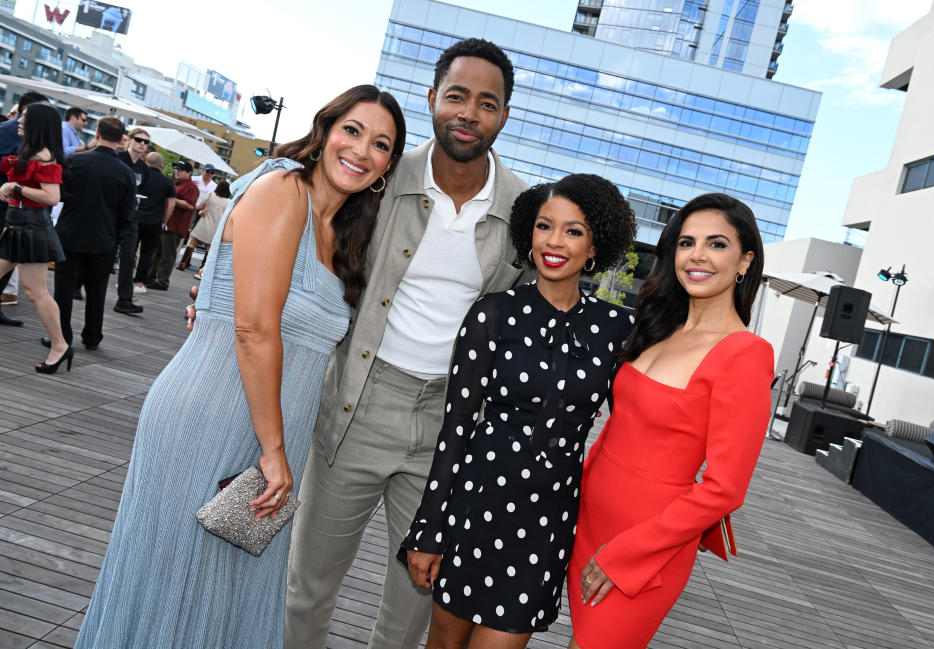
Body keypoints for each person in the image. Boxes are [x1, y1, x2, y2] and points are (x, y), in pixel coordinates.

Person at [73, 84, 406, 649]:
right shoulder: (283, 189)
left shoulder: (344, 233)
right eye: (352, 130)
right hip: (215, 420)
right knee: (173, 592)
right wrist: (274, 451)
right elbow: (254, 328)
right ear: (324, 131)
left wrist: (277, 449)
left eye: (381, 144)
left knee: (223, 600)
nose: (362, 149)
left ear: (387, 168)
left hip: (268, 440)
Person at [283, 39, 530, 649]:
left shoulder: (524, 209)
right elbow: (301, 237)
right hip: (357, 404)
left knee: (411, 610)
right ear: (432, 100)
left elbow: (534, 315)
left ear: (504, 114)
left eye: (487, 103)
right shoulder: (378, 177)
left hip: (452, 427)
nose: (469, 113)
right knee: (306, 588)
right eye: (456, 96)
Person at [400, 174, 637, 647]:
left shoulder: (617, 327)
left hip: (546, 518)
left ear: (595, 246)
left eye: (573, 230)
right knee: (444, 644)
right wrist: (427, 530)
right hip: (475, 503)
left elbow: (636, 423)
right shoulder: (493, 313)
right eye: (544, 226)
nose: (554, 241)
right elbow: (456, 429)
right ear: (528, 233)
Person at [567, 193, 774, 649]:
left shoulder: (745, 354)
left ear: (745, 261)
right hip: (586, 519)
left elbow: (724, 489)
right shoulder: (657, 324)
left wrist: (627, 553)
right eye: (686, 243)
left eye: (716, 244)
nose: (697, 255)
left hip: (644, 548)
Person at [51, 117, 136, 351]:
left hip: (69, 234)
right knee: (97, 291)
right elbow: (127, 214)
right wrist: (117, 239)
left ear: (97, 132)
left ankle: (61, 336)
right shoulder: (126, 174)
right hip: (104, 239)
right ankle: (92, 336)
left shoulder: (74, 161)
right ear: (121, 140)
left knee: (63, 290)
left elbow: (59, 195)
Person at [0, 102, 70, 372]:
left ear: (36, 124)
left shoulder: (43, 156)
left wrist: (14, 186)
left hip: (31, 230)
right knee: (35, 291)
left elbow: (52, 197)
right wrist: (11, 191)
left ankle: (60, 345)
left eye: (24, 118)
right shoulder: (31, 152)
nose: (18, 120)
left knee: (36, 292)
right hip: (18, 226)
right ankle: (60, 344)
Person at [0, 91, 49, 328]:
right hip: (7, 209)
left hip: (21, 216)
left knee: (33, 287)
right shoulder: (4, 132)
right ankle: (60, 345)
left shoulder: (40, 145)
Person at [113, 127, 150, 314]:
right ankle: (77, 286)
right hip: (111, 214)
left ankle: (124, 299)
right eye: (138, 139)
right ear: (130, 140)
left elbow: (142, 190)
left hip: (131, 217)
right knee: (100, 252)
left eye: (146, 142)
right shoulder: (118, 159)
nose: (142, 144)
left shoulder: (144, 169)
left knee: (128, 258)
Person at [144, 159, 196, 290]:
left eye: (181, 170)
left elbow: (189, 205)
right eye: (176, 169)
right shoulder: (175, 183)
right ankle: (149, 278)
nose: (177, 171)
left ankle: (162, 282)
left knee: (167, 256)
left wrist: (172, 198)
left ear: (189, 172)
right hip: (165, 222)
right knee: (156, 253)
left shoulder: (192, 187)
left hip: (175, 225)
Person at [131, 152, 175, 295]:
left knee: (130, 251)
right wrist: (165, 221)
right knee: (147, 253)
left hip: (136, 218)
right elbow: (171, 204)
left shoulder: (138, 177)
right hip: (154, 221)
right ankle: (139, 282)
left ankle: (124, 279)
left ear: (146, 161)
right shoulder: (167, 182)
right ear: (161, 165)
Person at [180, 179, 230, 274]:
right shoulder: (228, 202)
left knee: (192, 244)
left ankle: (183, 263)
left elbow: (199, 207)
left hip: (203, 225)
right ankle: (203, 269)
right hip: (215, 228)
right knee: (209, 249)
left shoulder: (210, 196)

########################################

Repeat exactly the lines from the first line of the records above through the line containing "right knee: (173, 592)", both included. Leave out the pictures.

Answer for this exercise »
Body keypoints for each person in the image. Boxes are [x1, y1, x2, y2] and points are (x, y), in pixel coordinates.

Person at [73, 84, 406, 649]:
right shoulder: (283, 189)
left shoulder: (344, 233)
right eye: (352, 130)
right hip: (215, 420)
right knee: (173, 592)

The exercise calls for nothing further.